#### Work task:
Nothing but the lines below between the line holding "- Mode switching" and the line holding "- Signature validation", inclusive, should appear in the answer, each set down exactly.

Information Block Start

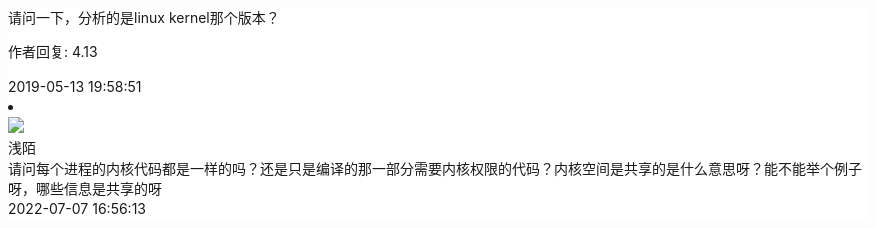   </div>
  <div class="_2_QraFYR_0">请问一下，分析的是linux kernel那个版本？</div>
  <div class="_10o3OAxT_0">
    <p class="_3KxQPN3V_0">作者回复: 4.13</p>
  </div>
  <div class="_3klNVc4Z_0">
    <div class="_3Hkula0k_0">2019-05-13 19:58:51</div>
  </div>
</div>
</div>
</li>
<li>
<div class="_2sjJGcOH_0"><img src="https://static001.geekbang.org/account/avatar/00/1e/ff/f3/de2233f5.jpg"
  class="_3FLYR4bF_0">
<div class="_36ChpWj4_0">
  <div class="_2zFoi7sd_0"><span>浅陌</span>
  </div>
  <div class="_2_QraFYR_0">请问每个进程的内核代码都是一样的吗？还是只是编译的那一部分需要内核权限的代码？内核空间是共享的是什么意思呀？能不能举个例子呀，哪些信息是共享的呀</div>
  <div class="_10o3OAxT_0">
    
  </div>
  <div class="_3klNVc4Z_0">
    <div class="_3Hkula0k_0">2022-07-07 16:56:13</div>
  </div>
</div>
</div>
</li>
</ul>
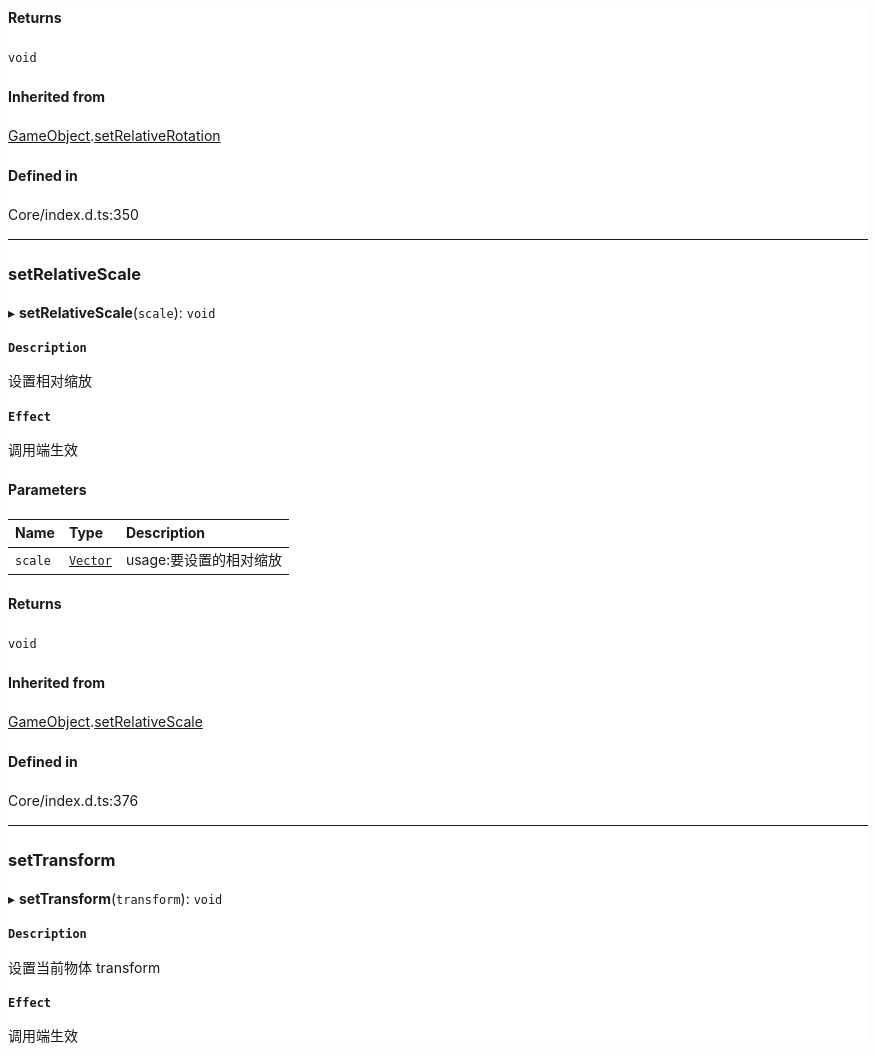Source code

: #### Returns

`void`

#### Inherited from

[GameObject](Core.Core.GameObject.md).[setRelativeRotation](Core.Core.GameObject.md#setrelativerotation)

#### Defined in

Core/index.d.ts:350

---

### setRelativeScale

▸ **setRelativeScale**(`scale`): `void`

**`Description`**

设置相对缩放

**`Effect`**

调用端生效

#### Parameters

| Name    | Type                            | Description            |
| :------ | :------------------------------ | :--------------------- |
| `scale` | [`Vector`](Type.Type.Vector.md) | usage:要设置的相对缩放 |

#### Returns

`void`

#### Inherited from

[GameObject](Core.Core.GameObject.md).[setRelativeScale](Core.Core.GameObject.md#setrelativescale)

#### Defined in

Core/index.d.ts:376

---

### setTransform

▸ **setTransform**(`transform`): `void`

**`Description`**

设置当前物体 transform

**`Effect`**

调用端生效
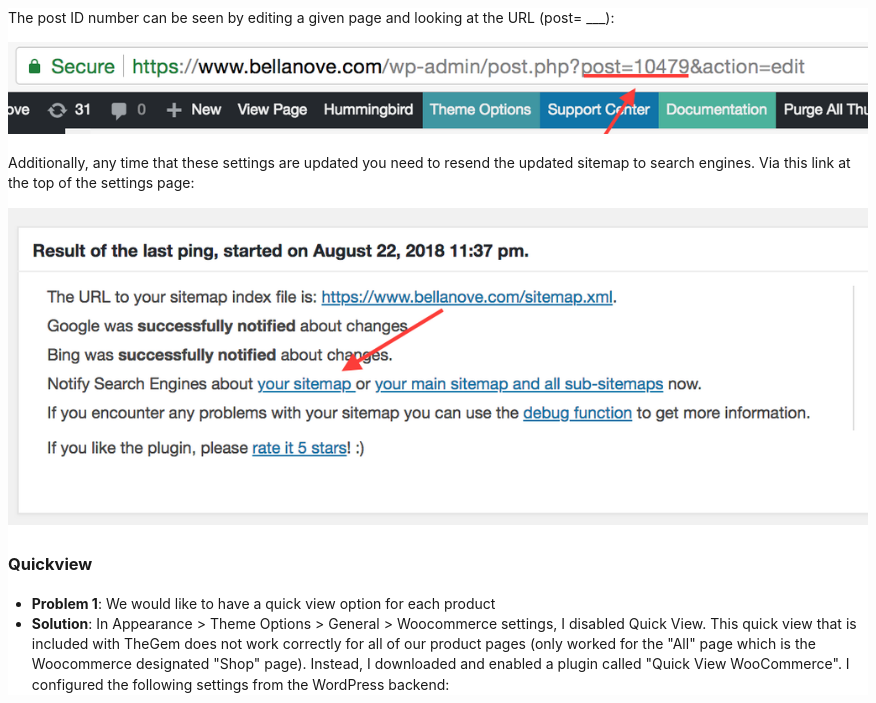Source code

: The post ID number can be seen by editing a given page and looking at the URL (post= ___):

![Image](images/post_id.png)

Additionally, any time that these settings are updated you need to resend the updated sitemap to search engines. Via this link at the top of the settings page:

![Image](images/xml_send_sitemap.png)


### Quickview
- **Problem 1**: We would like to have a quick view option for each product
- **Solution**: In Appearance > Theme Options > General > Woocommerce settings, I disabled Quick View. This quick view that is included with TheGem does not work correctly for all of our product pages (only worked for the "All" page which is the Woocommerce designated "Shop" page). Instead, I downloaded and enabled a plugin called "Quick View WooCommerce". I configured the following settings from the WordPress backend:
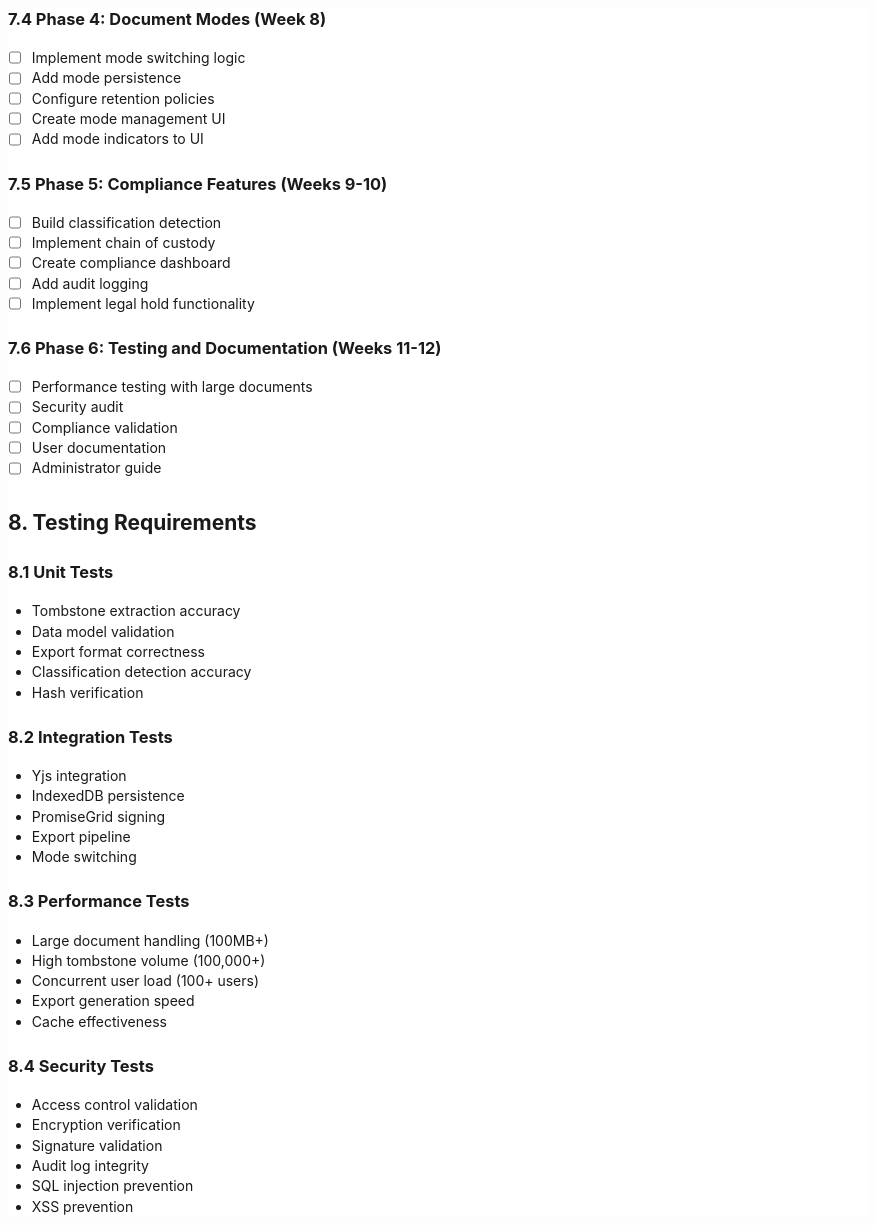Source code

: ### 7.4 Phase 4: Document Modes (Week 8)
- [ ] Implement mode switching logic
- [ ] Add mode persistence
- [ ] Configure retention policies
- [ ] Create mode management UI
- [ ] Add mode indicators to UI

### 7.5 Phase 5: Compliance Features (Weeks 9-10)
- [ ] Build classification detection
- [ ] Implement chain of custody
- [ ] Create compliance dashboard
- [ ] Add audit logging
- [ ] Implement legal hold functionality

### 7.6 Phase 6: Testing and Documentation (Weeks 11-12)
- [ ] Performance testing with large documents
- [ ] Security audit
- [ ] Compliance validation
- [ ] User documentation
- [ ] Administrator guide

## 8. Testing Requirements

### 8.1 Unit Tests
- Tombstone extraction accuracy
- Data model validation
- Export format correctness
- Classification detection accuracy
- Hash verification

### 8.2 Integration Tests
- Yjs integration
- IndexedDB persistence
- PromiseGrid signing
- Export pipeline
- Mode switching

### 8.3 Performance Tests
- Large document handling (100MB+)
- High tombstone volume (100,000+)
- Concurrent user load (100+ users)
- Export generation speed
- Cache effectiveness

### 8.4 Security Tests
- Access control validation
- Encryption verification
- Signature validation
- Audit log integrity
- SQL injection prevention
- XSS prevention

Information Block End

#### Exercise response:
- Mode switching

### 8.3 Performance Tests
- Large document handling (100MB+)
- High tombstone volume (100,000+)
- Concurrent user load (100+ users)
- Export generation speed
- Cache effectiveness

### 8.4 Security Tests
- Access control validation
- Encryption verification
- Signature validation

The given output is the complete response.